**INSTRUCTIONS TO FOLLOW**
All lines from the one containing "1534 Mansfield Avenue, Missoula, MT 59801" through the end of the entries below should appear in the answer exactly, with no others.

Stored items from a collection
──────────
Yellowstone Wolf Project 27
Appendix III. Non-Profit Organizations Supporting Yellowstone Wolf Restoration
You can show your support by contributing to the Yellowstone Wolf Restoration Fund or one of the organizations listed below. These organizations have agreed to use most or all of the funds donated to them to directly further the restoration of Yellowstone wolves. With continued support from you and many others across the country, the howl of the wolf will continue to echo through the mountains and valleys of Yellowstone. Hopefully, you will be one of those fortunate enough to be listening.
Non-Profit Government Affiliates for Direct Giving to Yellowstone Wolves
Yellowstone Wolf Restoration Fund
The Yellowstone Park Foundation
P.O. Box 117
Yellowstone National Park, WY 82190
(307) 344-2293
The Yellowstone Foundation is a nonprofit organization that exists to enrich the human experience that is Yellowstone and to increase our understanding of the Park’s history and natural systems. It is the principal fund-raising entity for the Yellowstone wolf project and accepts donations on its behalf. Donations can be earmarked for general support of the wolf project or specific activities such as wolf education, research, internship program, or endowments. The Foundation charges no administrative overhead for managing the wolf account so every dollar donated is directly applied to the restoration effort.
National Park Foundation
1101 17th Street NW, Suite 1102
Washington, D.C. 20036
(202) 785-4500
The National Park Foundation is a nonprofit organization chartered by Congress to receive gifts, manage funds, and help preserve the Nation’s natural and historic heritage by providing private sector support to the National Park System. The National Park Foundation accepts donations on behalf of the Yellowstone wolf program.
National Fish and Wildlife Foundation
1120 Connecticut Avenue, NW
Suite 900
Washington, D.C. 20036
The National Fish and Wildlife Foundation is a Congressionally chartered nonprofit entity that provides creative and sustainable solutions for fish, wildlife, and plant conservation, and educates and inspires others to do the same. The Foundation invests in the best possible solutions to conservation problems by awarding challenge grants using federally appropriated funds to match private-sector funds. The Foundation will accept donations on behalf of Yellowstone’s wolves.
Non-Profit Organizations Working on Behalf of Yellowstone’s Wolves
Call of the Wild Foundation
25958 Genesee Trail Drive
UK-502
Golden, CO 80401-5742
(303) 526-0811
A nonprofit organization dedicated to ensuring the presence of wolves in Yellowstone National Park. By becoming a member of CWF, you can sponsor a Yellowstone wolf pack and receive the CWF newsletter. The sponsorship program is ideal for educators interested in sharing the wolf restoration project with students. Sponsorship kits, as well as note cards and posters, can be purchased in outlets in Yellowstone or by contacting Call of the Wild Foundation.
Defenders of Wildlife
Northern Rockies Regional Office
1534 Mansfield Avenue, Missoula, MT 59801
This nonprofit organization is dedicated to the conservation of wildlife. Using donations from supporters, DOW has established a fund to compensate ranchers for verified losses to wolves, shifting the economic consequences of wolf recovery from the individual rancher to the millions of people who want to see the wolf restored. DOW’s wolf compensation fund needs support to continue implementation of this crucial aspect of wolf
──────────
**ANSWER SECTION**
1534 Mansfield Avenue, Missoula, MT 59801
This nonprofit organization is dedicated to the conservation of wildlife. Using donations from supporters, DOW has established a fund to compensate ranchers for verified losses to wolves, shifting the economic consequences of wolf recovery from the individual rancher to the millions of people who want to see the wolf restored. DOW’s wolf compensation fund needs support to continue implementation of this crucial aspect of wolf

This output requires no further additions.